Mientras me iba contando la historia, el pescadero abrió la puerta que daba a la tienda y penetró en el oscuro recinto donde los peces muertos flotaban en los barriles. Abrió una ventana que daba a la calle y dijo a media voz: «Debió de haber estado allí delante y gritar muy fuerte en medio de la noche». Pero yo no quería pasar por entre esos pescados y me imaginé fácilmente al hombre de pie en aquella esquina y también al ingeniero, que ahora yacía rígido en la casa de enfrente, probablemente bajo una sábana que lo cubriría al menos hasta la barbilla.

El hombre habría gritado: «¡No te olvides de Java, del bungalow 17 y de la pobre Lizzie! ¡Y no salgas de viaje!» Luego montó en su bicicleta y se marchó.

Pero esa mañana habían encontrado al ingeniero Meier ahorcado en un bosquecillo por el que solía pasearse cada día, aunque a cierta distancia del camino. La cuerda se había roto por la mitad, uno de sus extremos colgaba de la rama, y el ingeniero yacía en el suelo. La prensa decía que los motivos del suicidio eran bastante oscuros, «tal vez hubiera que buscarlos en las impenetrables selvas de la lejana Java, donde Meier había trabajado una vez en la construcción de un puente».

El pescadero seguía dibujando artísticas iniciales mientras me contaba la historia sin añadirle ningún ornamento. Luego me miró con sus ojos de carey y dijo:

—En el fondo, los argumentos están todos a la vista, aunque falten algunos eslabones. Quizás yo podría añadir que hoy por la mañana no ha llovido, que la rama de la que se colgó el Meier de Java era una rama gruesa, y que en un principio, es decir ayer por la tarde, el ingeniero aún tenía la intención de hacer hoy día un breve viaje a Frankfurt. De todo esto podría usted deducir, sin duda, que se trata de un crimen perfecto.

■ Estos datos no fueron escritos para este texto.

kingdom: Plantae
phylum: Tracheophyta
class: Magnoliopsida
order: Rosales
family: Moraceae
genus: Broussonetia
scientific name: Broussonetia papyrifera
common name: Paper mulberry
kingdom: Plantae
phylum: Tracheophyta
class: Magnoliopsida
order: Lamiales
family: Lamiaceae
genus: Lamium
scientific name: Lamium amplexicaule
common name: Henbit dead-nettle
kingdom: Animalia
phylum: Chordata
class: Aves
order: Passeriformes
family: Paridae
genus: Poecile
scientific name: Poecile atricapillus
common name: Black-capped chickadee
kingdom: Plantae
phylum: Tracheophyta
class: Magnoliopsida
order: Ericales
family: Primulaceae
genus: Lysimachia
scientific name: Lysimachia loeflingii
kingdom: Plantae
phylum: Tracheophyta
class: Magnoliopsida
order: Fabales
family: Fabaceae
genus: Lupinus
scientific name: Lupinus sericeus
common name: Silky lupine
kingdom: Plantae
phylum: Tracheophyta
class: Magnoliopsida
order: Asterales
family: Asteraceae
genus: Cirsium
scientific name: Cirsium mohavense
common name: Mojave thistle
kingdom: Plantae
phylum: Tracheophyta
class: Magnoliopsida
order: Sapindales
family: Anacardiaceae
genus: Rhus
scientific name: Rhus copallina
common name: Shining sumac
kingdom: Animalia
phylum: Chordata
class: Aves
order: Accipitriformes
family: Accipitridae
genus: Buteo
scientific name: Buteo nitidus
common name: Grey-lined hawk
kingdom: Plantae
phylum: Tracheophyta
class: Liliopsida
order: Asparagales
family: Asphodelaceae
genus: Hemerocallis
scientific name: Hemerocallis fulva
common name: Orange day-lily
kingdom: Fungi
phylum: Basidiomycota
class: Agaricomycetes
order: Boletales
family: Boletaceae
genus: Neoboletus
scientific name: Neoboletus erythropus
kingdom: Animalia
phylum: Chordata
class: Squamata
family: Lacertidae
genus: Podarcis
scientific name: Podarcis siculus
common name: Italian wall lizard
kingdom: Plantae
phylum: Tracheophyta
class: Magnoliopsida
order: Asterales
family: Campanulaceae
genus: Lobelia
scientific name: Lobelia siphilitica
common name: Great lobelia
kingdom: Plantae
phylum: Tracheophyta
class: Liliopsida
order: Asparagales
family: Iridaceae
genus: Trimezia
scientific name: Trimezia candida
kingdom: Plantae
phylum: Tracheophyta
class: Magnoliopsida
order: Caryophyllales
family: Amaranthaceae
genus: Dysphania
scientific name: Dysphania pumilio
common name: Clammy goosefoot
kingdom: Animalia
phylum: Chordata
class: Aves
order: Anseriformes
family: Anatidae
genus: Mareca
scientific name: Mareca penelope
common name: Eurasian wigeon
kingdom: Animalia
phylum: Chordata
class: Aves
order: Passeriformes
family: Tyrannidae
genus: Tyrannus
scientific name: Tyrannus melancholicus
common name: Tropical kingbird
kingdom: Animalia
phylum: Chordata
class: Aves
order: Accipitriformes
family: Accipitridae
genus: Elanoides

Y al decir esto Kascher se puso en pie —llevaba un traje marrón— y volvió a atravesar la tienda hasta la ventana, para mirar hacia fuera. Tenía una forma muy astuta de escenificar sus historias de terror; utilizaba cuidadosamente los malolientes pescados, la oscuridad del recinto y la cortina blanca, sin desdeñar para nada el brutal efecto de dejarme solo en el cobertizo.

—Yo no lo veo así. ¡Que me descabellen si no es un suicidio puro y simple! El hombre quiere viajar y no viaja; tiene, pues, mala conciencia, despertada por el grito de alarma de ese individuo la noche anterior. Eso es todo.

El pescadero giróse a medias en la habitación contigua y dijo, en un tono algo inexpresivo:

—Hay quienes piensan que aquel hombre quiso prevenirlo.

Advertí claramente que mi idea iba imponiéndose:

—Ajá, ¿y cómo es que el Meier de Java, que tuvo el suficiente respeto para tomarse a pecho esa… llamémosle advertencia de que no viajara, no la tuvo tan en cuenta para renunciar a su paseo habitual?